On top of that, it has a lot of the higher-end traditional car feature. Power frunk and trunk. Seat heating and cooling, heated steering wheel. Adjustable air suspension. 

A few new toys we discovered:
  • Chromecast support! Instead of having to integrate streaming apps one-by-one, you just cast from your phone over the car's wifi.
  • Audio controls from the center row. This is quite useful, as my daughter often loves to take over the bluetooth audio.
  • An optional add-on: a dimmable roof! It goes from mostly transparent-gray to a full fog in a couple of seconds. This is good on really bright days for the comfort of passengers.
One thing that really stood out though was the lack of cabin storage. There's no glovebox! The center console is average size, and opened by a strangely unreliable button. For a car this size, an almost criminally low number of cup holders too.

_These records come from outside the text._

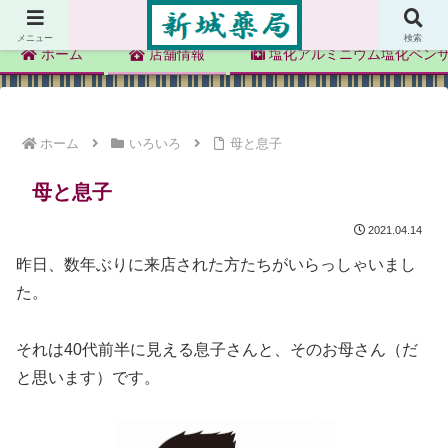
新城薬局
メニュー
検索
ホーム
店舗情報
塩化アルミニウム塩化ベン
ホーム
いろいろ
母と息子
母と息子
2021.04.14
昨日、数年ぶりに来店された方たちがいらっしゃいまし
た。
それは40代前半に見える息子さんと、そのお母さん（だ
と思います）です。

Even with "kneeling" air suspension, this has the height of a truck. The lack of factory-provided running boards is a conspicuous omission for a vehicle in this weight class.

Tech Reliability

I'm sad to say, you really feel the lack of software maturity on Rivian, compared to Tesla.

While phone key on any vehicle can have its ups and downs, I feel the Rivian app is particularly weak. The car does not predictably wake up in response to app commands, which is critically important when you're relying on it to leave the house in the morning.

The Rivian infotainment system is not so reliable. The navigation is the most conspicuous, where search will sometimes just break for no reason, requiring a reboot. We had a couple of days where it simply refused to center us on the map, insisting on constantly showing us a part of suburban Calgary. The routing is not as good as Google Maps, and we're often left questioning it. On a car with this much tech, you really do not expect to navigate on your phone, but that is where we frequently end up.

There's definitely a few other small issues. One that gets me the most is that it will occasionally fail to reset the seat position, requiring adjustment before I drive.

While I appreciate the built-in dashcam, it will occasionally fail to recognize to read the attached storage.

Gear Shop

What a mess!

We had some referral credits, which we used to order a ski rack. A few weeks later, a battered box arrives on our doorstep. This is a surf rack! It takes days to get ahold of them, though eventually they acknowledge the error and agree to send the right item. They simply ignore our questions of what to do with the surf rack - we eventually gave it away to someone at the local Rivian club.

A few weeks, an even more battered box arrives, a Yakima-brand ski rack. But they sent us an open-box return! Parts were just shoved into Ziploc bags. We quickly discovered what the returner had clearly already noticed - one of the mounting brackets was broken, making the entire system unusable.

Multiple tickets later, we are still waiting for an answer about what they are going to do about it. It's July now, they've only got five months left to get this right.